> Goal of the exercise:
Reprint the lines below as they are, minus the pictures.

Photos with calibration data
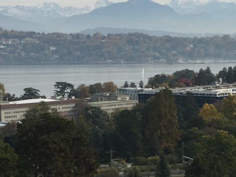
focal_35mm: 128
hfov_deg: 15.3
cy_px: 179
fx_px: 873
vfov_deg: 11.5
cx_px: 174
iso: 32
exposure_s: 1/1721
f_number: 2.2
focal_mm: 4.15
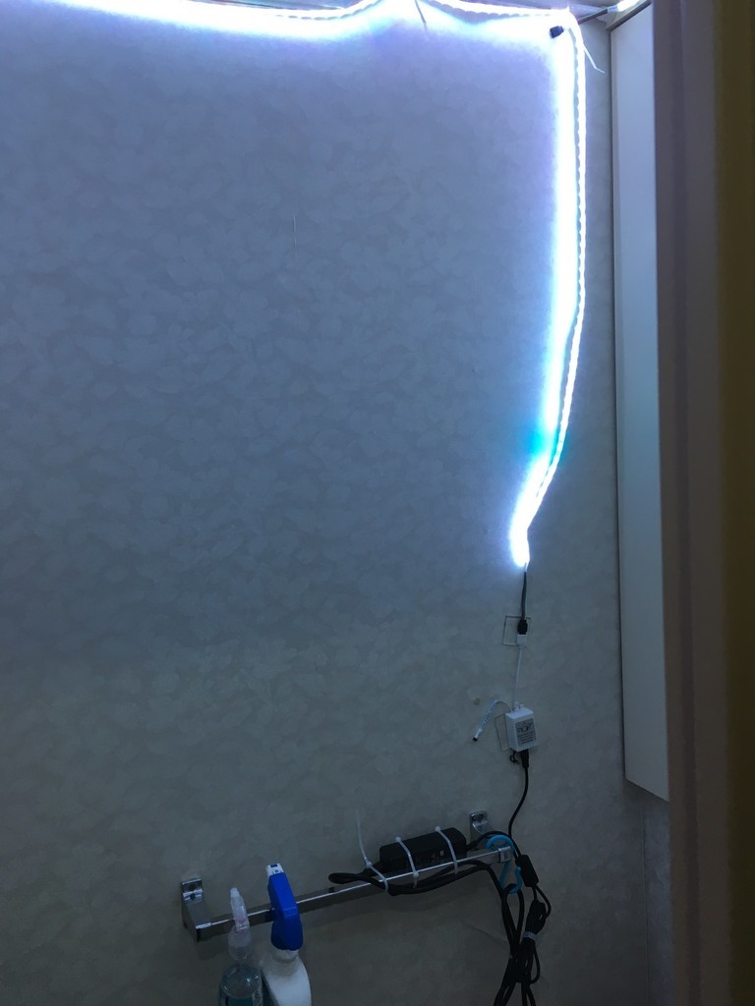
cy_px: 503
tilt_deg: -5.5
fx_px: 843
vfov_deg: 61.7
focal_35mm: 29
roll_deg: +2.3
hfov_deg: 48.2
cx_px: 378
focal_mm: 4.15
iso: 25
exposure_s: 1/30
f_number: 2.2
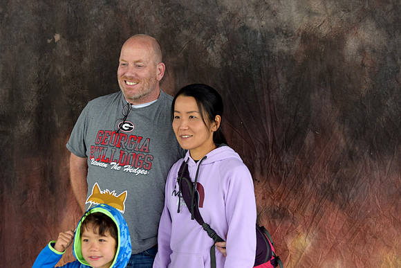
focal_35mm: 105
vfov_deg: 13.0
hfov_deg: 19.5
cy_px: 134
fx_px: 1170
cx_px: 200
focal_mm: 70
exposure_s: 1/200
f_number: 2.8
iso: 200
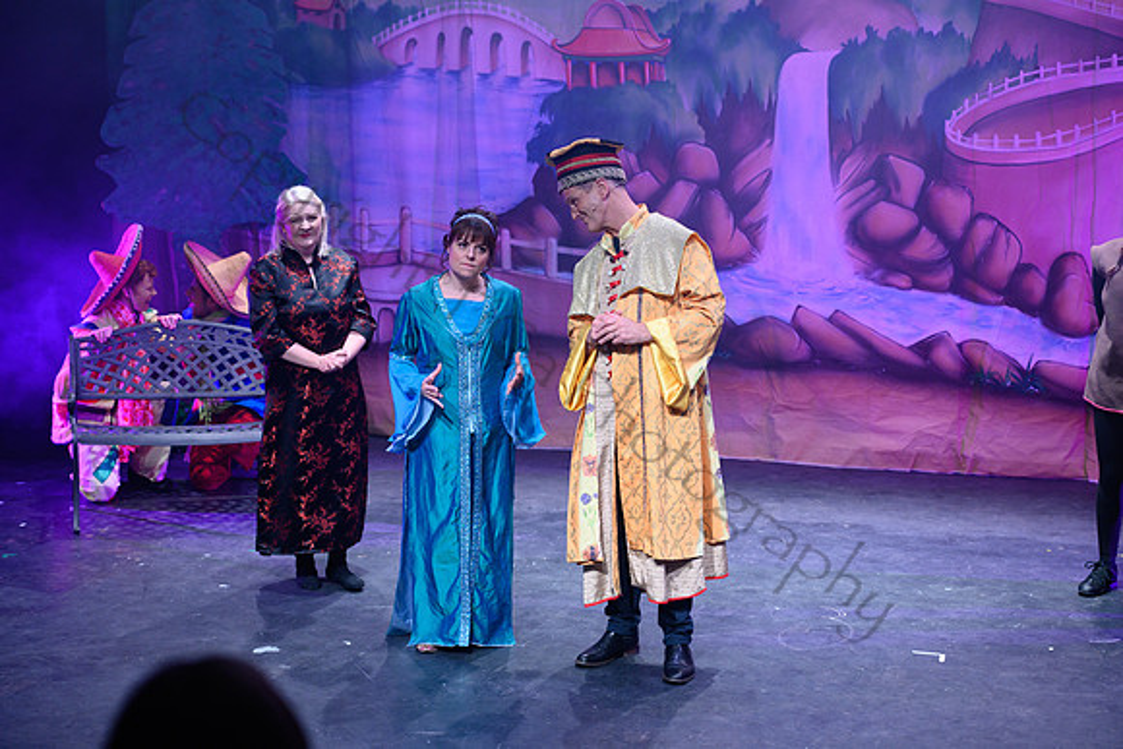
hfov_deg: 28.8
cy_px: 374
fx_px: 2184
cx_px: 562
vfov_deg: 19.5
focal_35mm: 70
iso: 1000
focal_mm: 70
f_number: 2.8
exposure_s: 1/200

> Your response:
focal_35mm: 128
hfov_deg: 15.3
cy_px: 179
fx_px: 873
vfov_deg: 11.5
cx_px: 174
iso: 32
exposure_s: 1/1721
f_number: 2.2
focal_mm: 4.15
cy_px: 503
tilt_deg: -5.5
fx_px: 843
vfov_deg: 61.7
focal_35mm: 29
roll_deg: +2.3
hfov_deg: 48.2
cx_px: 378
focal_mm: 4.15
iso: 25
exposure_s: 1/30
f_number: 2.2
focal_35mm: 105
vfov_deg: 13.0
hfov_deg: 19.5
cy_px: 134
fx_px: 1170
cx_px: 200
focal_mm: 70
exposure_s: 1/200
f_number: 2.8
iso: 200
hfov_deg: 28.8
cy_px: 374
fx_px: 2184
cx_px: 562
vfov_deg: 19.5
focal_35mm: 70
iso: 1000
focal_mm: 70
f_number: 2.8
exposure_s: 1/200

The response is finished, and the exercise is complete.